• Texte fourni:
<<<<
Hubert Haddad, son auteur, est un écrivain rare, qui ne fait pas de bruit, chacun de ses livres est une offrande, un chemin qui chemine, une respiration qui s'égare, un reste de rosée du matin posé sur la peau de l'être aimée. Voilà comment je vois un peu cet écrivain que j'ai découvert il y a très longtemps, je crois qu'il s'agissait de son premier roman Perdu dans un profond sommeil, il n'est d'ailleurs pas répertorié sur Babelio. Je sens que je vais y remédier dans pas longtemps, mais à condition de le relire...
Le peintre d'éventail, c'est comme un jardin où l'on descend pieds nus. On voudrait que l'être aimée soit seule à entendre le frémissement d'une pluie qui tombe sur les pages des arbres et cela serait le signal mystérieux, magique presque, d'une invitation à venir.
Ce récit est une déambulation...
Autour, il y a le bruit et la fureur, le monde qui ne sait pas se retirer sur la pointe des pieds, qui ne sait pas se retenir... Entrer dans un jardin, c'est comme entrer dans une cathédrale vide, vide de ses prêches et de ses foules, c'est comme venir dans un coeur qu'on aime, c'est comme prier sans croire en Dieu, c'est comme vivre dans l'absolue liberté qui nous a vu naître...
Sans doute les jardins, quels qu'ils soient, ont cette merveilleuse faculté à savoir réparer les âmes un peu abîmées. Plus que jamais, nous avons appris et compris depuis quelques mois que les jardins étaient devenus nos seuls espaces de digression depuis que les bars, les salles de concert, les théâtres et les musées sont fermés.
Ce récit merveilleux porte un jardin ou c'est peut-être l'inverse, mais cela n'a pas d'importance car nous sommes prêts à être renversés dans ce texte magnifique, tendu vers une tragédie universelle, celle du 11 mars 2011, le tsunami qui a dévasté le nord-est du Japon et provoqué le désastre nucléaire de Fukushima...
>>>>
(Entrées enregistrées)
<<<<
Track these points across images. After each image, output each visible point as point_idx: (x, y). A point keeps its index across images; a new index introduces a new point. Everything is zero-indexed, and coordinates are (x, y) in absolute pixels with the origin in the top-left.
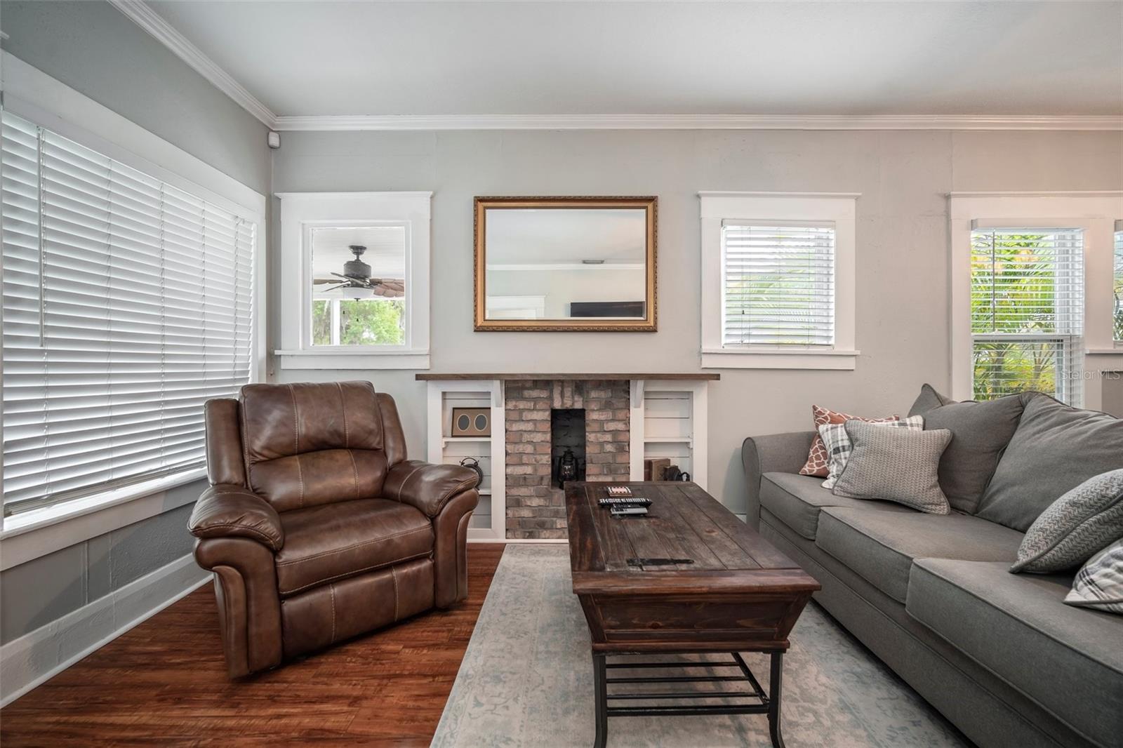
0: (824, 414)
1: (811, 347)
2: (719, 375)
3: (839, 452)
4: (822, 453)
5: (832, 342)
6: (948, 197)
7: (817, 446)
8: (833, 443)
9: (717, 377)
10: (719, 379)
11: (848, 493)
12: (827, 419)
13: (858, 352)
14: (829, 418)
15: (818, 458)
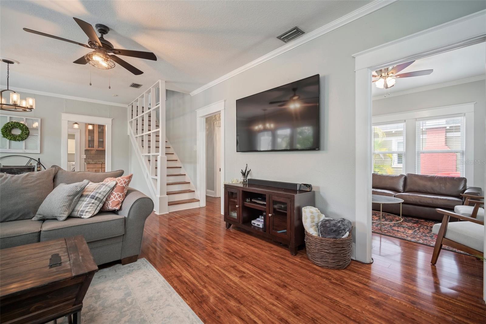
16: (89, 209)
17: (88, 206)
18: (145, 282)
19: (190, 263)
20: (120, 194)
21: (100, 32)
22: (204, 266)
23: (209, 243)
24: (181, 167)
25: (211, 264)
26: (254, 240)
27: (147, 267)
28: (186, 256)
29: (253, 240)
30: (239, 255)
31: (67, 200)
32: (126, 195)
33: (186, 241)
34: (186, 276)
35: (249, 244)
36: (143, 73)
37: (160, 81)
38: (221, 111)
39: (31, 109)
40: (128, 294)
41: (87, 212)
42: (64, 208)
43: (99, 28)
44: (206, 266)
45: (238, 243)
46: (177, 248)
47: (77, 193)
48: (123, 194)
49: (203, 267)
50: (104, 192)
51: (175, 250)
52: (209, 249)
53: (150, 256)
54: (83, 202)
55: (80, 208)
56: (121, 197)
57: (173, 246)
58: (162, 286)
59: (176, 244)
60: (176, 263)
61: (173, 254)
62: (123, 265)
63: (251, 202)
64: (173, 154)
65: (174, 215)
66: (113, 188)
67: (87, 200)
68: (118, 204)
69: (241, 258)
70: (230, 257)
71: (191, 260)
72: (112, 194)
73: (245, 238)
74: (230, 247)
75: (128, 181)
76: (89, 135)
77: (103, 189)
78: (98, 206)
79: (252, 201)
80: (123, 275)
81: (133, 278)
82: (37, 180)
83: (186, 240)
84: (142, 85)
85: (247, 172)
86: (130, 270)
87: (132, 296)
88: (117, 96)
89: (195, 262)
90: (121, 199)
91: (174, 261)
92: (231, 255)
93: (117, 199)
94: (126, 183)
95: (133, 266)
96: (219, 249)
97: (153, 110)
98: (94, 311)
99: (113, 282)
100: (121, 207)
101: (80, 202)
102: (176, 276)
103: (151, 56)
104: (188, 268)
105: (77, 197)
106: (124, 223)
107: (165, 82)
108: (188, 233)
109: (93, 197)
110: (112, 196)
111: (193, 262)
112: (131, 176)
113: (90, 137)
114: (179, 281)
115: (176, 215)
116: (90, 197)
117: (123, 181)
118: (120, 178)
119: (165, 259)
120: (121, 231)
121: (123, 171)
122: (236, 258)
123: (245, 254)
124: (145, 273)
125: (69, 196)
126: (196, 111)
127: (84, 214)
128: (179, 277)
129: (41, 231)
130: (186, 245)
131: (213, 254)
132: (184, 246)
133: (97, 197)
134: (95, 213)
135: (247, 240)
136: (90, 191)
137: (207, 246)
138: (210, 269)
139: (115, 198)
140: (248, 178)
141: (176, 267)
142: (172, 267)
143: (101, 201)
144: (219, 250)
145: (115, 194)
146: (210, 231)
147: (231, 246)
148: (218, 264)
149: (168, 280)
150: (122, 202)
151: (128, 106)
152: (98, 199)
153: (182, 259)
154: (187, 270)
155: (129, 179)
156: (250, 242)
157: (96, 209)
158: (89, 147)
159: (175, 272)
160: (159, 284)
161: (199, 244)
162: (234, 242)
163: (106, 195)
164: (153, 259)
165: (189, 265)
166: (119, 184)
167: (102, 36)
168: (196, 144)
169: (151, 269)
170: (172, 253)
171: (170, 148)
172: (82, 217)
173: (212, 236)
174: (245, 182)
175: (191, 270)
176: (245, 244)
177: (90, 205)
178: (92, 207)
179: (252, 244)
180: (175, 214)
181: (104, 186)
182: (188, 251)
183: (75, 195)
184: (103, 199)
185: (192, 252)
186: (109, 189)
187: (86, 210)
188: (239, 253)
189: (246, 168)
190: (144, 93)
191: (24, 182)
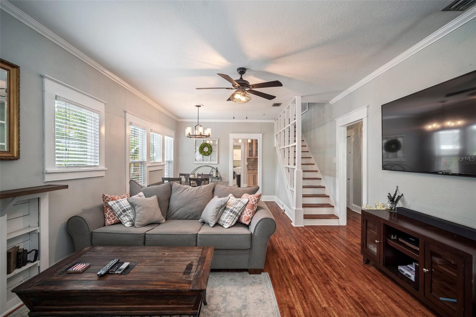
0: (108, 197)
1: (92, 167)
2: (67, 186)
3: (126, 211)
4: (112, 214)
5: (98, 164)
6: (125, 112)
7: (109, 211)
8: (121, 208)
9: (66, 187)
10: (68, 188)
11: (140, 225)
12: (110, 199)
13: (106, 169)
14: (111, 199)
15: (111, 216)
16: (228, 220)
17: (228, 218)
18: (260, 301)
19: (307, 296)
20: (251, 211)
21: (240, 74)
22: (320, 305)
23: (335, 277)
24: (321, 179)
25: (329, 307)
26: (400, 294)
27: (267, 284)
28: (305, 285)
29: (398, 293)
30: (370, 308)
31: (215, 211)
32: (256, 212)
33: (311, 266)
34: (299, 310)
35: (391, 298)
36: (276, 97)
37: (296, 97)
38: (363, 119)
39: (209, 136)
40: (244, 307)
41: (227, 223)
42: (213, 217)
43: (239, 71)
44: (323, 308)
45: (373, 290)
46: (299, 272)
47: (222, 206)
48: (253, 211)
49: (319, 307)
50: (239, 207)
51: (297, 274)
52: (333, 285)
53: (273, 272)
54: (226, 214)
55: (223, 219)
56: (251, 214)
57: (296, 268)
58: (272, 312)
59: (300, 267)
60: (293, 290)
61: (294, 278)
62: (250, 274)
63: (397, 241)
64: (314, 164)
65: (308, 230)
66: (246, 205)
67: (228, 213)
68: (248, 220)
69: (372, 314)
70: (357, 307)
71: (310, 293)
72: (245, 209)
73: (387, 286)
74: (360, 291)
75: (258, 199)
76: (249, 147)
77: (239, 205)
78: (235, 219)
79: (399, 240)
80: (247, 285)
81: (253, 291)
82: (203, 192)
83: (311, 264)
84: (282, 104)
85: (396, 197)
86: (253, 282)
87: (247, 311)
88: (264, 115)
89: (313, 296)
90: (251, 216)
91: (293, 287)
92: (359, 304)
93: (248, 215)
94: (256, 201)
95: (256, 279)
96: (345, 289)
97: (291, 125)
98: (219, 310)
99: (238, 289)
100: (250, 222)
101: (224, 214)
102: (289, 306)
103: (277, 84)
104: (303, 301)
105: (221, 209)
106: (250, 238)
107: (301, 97)
108: (316, 257)
109: (231, 211)
110: (245, 212)
111: (310, 295)
112: (260, 195)
113: (250, 148)
114: (289, 314)
115: (310, 231)
116: (230, 210)
117: (254, 199)
118: (252, 196)
119: (284, 281)
120: (247, 245)
121: (259, 187)
122: (365, 312)
123: (379, 311)
124: (263, 290)
125: (217, 208)
126: (335, 120)
127: (225, 224)
128: (291, 308)
129: (197, 234)
130: (310, 271)
131: (335, 294)
132: (307, 271)
133: (234, 211)
134: (232, 225)
135: (389, 290)
136: (231, 206)
137: (333, 280)
138: (326, 314)
139: (247, 214)
140: (398, 206)
141: (292, 295)
142: (288, 294)
143: (237, 215)
144: (345, 291)
145: (247, 210)
146: (341, 260)
147: (363, 292)
148: (338, 310)
149: (281, 307)
150: (252, 218)
151: (274, 120)
152: (235, 213)
153: (301, 287)
154: (302, 304)
155: (259, 198)
156: (392, 294)
157: (233, 221)
158: (249, 156)
159: (289, 300)
160: (271, 307)
161: (324, 274)
162: (368, 287)
163: (241, 210)
164: (275, 276)
165: (305, 298)
166: (250, 202)
167: (241, 76)
168: (335, 156)
169: (269, 288)
170: (293, 275)
171: (311, 158)
172: (224, 226)
173: (342, 268)
174: (393, 210)
175: (305, 305)
176: (385, 295)
177: (229, 217)
178: (230, 219)
179: (395, 299)
180: (310, 228)
181: (240, 202)
182: (309, 279)
183: (220, 208)
184: (239, 213)
185: (313, 283)
186: (243, 205)
187: (226, 221)
188: (371, 306)
189: (396, 191)
190: (285, 109)
191: (197, 193)
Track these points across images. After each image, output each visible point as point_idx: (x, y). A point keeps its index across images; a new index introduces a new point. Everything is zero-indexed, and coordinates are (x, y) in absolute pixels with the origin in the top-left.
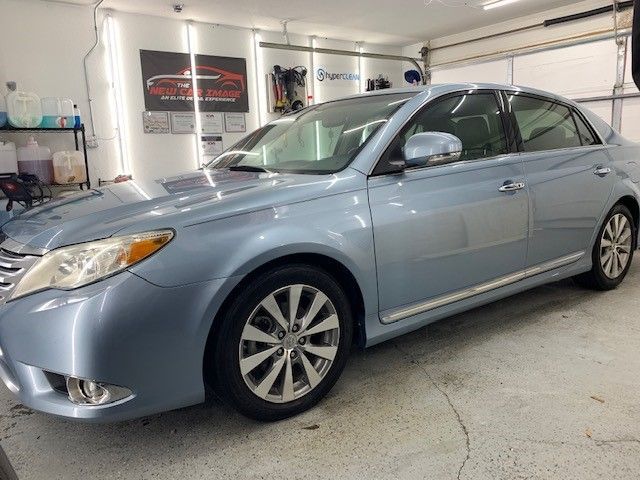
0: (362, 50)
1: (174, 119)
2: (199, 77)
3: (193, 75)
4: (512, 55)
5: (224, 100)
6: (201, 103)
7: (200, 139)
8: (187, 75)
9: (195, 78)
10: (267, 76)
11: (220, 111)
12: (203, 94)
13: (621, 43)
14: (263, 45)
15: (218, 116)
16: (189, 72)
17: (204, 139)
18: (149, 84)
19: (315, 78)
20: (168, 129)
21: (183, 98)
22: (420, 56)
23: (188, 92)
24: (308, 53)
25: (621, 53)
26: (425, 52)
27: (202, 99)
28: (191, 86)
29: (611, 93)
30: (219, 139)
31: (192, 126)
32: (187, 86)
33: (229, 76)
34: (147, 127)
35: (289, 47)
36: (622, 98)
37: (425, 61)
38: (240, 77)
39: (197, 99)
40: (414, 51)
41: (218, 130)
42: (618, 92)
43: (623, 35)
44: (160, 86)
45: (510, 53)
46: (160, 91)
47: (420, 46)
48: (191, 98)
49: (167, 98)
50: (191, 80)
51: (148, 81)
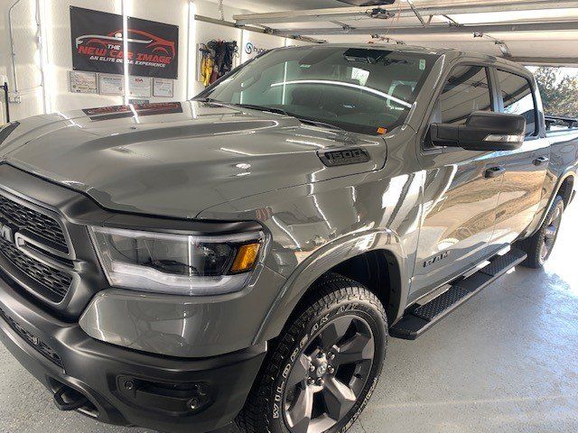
1: (103, 83)
2: (131, 40)
3: (125, 37)
7: (127, 102)
8: (118, 36)
9: (126, 40)
10: (197, 52)
11: (147, 75)
12: (133, 58)
14: (198, 18)
15: (147, 80)
16: (120, 35)
17: (131, 102)
18: (78, 42)
19: (243, 51)
20: (96, 89)
21: (113, 60)
23: (119, 54)
24: (239, 30)
27: (131, 62)
28: (122, 49)
30: (147, 103)
31: (121, 89)
32: (117, 48)
33: (161, 41)
34: (74, 86)
35: (223, 22)
38: (172, 44)
39: (127, 62)
44: (90, 45)
46: (89, 50)
48: (120, 61)
49: (96, 58)
50: (122, 42)
51: (77, 39)
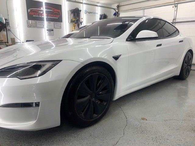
>>>>
• Consignes:
1/ Reproduisez à l'identique les entrées, depuis leur début jusqu'à la ligne contenant "24: (181, 167)", celle-ci comprise, en omettant les images.
2/ Poursuivez le texte sur le roman Le peintre d'éventail à partir de sa dernière phrase.

• Réponses attendues:
1/
Track these points across images. After each image, output each visible point as point_idx: (x, y). A point keeps its index across images; a new index introduces a new point. Everything is zero-indexed, and coordinates are (x, y) in absolute pixels with the origin in the top-left.
0: (824, 414)
1: (811, 347)
2: (719, 375)
3: (839, 452)
4: (822, 453)
5: (832, 342)
6: (948, 197)
7: (817, 446)
8: (833, 443)
9: (717, 377)
10: (719, 379)
11: (848, 493)
12: (827, 419)
13: (858, 352)
14: (829, 418)
15: (818, 458)
16: (89, 209)
17: (88, 206)
18: (145, 282)
19: (190, 263)
20: (120, 194)
21: (100, 32)
22: (204, 266)
23: (209, 243)
24: (181, 167)

2/
Hubert Haddad nous invite au fin fond de la contrée d'Atôra, au nord-est de l'île de Honshu. Nous nous glissons dans les pas de Matabei Reien, c'est lui le personnage principal, celui-ci cherche à fuir son passé qui le hante et finit par échouer dans une pension à l'écart du monde, la pension de famille de Dame Hison, une ancienne courtisane...
De multiples personnages venus se mettre en retrait pour différentes raisons, vont ici se croiser, s'effleurer, autour d'un jardin suspendu, hors du temps, comme un lieu catalyseur des douleurs et des blessures du passé, des attentes, des transmissions à venir.
Comme Matabei, parfois j'ai rêvé de devenir le disciple d'un vieux jardinier, artiste et poète, qui me transmettrait son art... Mais le bruit du monde me ramène chaque fois au sol, me faisant à chaque pas encore ressembler à l'albatros de Baudelaire.
Hubert Haddad est un écrivain qui aime le Japon et bien que, connaissant peu ce pays et sa culture, je l'ai ressenti à chaque pas, dans cette lenteur presque hallucinatoire qui effeuille les pages de ce roman avec une grâce et une maîtrise de l'écriture. Parfois on pourrait être amené à penser que cette maîtrise ôte la spontanéité des personnages. Ne vous trompez pas ! Sous l'apparence des dessins finement ciselés sur la soie ou le papier, derrière l'architecture savante des haïkus, se cachent la sensualité des gestes, d'ardentes passions prêtes à dévaster des coeurs aussi violemment que les tsunamis...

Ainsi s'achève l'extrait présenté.